:: Reading text ::
2. Her career ambitions will never be totally fulfilled — and that’s as she wants it to be.
“I don’t think I focused on the financial part of it,” Jenkins said of her career goals. “But definitely my ambition is to be great, and that always meant that the sky was the limit for what I was hoping to do. I was thinking I would love to make something that is a successful film that everybody sees, but I wasn’t thinking about the actual dollar amount. I just wanted to make a great film that people responded to. That’s always a good ambition, because you’ll never totally hit it. Like, I’m so happy with this film, but of course it doesn’t feel like the perfect film in my dreams to me. Nothing ever will. It’s about always aiming higher.”
3. She doesn’t think it’s worth dwelling on any criticism of Wonder Woman, either.
“Listen, I am incredibly hard on myself, and I’m very open to being relentlessly hard on the movie, as long as we need to be. But once the movie is done, there is no point,” Jenkins said with a laugh. “There’s nothing I can do! That chapter has passed for me, and that chapter was only really important and applicable when I could make a difference. … Even the conversations now about what Wonder Woman 2 should be — it’s important to know what the fanbase is, and it’s important to hear [from them], but it’s also important to be the storyteller and tell a story you feel confident in, and then make sure it’s the best it can be.”
4. Or dwelling on earlier attempts at making a Wonder Woman movie.
Earlier this month, an alleged copy of a 2006 Wonder Woman script written by Joss Whedon — who is currently directing reshoots of Warner Bros.’ Justice League, and is working on a Batgirl film for the studio — leaked online, leading to some pointed criticism. Jenkins, however, didn’t read it, and wouldn’t comment on the criticism of it. “He’s in the DC universe now, and I don’t think there’s any reason to go there,” she said. “It was what it was. I’m lucky that I’m the person who got to do it. But I don’t see what would be beneficial about comparing what he would’ve done versus what I would have done.” (A spokesperson for Whedon declined to comment on the script leak.)
5. She has learned the power of engaging with fans directly on Twitter.
Jenkins has been omnipresent on Twitter since Wonder Woman’s release — the account is “100%” run by her, and she doesn’t expect to ever hand it over to a social media manager either. It’s just too much fun. “What an incredible way to have a direct interface with the public!” she said. “I mean, definitely abused by some people in this world, but I think it’s a very cool way to see what the fanbase and the public thinks, to hear from them, and then speak back to them directly. I think it’s pretty amazing in that way.”
She particularly loves hearing from Wonder Woman‘s youngest fans. “The little kids’ responses!” she exclaimed. “To see that kid at the theater right after they saw the movie, posing with the poster — that’s incredible. I don’t know where else I would get a daily flash of, like, Wow, thank you for sharing your reaction to the movie. That’s so unique and wonderful.”
Jenkins was also touched that the themes of love, heroism, and making a difference in the world that she hoped to only slip in as “subtext” ended up being the same things fans also wanted to talk about. “I thought people would want to talk about, like, Issue 45 of Wonder Woman,” she said with a laugh.
6. She is already noticing the positive effect Wonder Woman is having on her career.

:: Rows ::
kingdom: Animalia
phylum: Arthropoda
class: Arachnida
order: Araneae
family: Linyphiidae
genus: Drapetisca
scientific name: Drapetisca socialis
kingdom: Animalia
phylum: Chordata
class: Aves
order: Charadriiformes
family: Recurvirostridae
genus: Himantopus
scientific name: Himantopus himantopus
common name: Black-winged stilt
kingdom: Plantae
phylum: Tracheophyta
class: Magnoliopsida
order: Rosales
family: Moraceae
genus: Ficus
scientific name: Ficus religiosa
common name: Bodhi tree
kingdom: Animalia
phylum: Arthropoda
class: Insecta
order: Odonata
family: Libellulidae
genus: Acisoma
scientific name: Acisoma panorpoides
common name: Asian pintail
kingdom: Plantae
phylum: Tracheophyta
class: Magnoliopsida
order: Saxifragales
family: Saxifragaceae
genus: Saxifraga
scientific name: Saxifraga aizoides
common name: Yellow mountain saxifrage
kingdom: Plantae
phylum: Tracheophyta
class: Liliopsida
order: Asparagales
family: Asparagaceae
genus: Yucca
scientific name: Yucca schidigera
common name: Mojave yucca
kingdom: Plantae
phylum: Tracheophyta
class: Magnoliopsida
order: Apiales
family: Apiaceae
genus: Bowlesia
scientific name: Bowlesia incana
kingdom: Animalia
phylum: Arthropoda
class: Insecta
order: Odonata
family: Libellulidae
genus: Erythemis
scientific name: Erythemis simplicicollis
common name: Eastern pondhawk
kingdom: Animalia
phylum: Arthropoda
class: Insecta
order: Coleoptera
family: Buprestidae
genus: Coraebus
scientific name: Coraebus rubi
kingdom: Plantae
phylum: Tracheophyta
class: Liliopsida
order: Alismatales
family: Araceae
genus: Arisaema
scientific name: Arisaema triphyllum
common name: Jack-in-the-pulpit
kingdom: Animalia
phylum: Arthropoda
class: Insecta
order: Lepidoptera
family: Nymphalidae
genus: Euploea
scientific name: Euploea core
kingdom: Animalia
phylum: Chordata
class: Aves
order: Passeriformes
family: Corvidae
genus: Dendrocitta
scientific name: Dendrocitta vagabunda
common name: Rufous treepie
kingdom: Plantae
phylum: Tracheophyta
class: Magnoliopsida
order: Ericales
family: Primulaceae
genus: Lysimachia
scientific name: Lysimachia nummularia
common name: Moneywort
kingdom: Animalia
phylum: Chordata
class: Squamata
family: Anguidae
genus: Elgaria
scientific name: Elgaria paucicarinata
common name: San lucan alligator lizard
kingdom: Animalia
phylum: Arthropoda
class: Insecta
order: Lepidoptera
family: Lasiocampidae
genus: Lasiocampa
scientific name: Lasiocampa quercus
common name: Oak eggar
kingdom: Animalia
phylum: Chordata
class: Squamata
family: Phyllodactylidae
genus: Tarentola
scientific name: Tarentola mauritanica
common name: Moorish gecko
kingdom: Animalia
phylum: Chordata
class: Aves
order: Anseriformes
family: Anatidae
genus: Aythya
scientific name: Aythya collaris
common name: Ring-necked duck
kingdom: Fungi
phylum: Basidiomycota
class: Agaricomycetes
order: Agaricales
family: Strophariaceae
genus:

:: What to do ::
In the text about Jenkins and Wonder Woman, who runs her Twitter account? Please answer in one sentence. The lines have no connection to the text about Jenkins and Wonder Woman.

:: Result of the task ::
Jenkins runs the account entirely herself.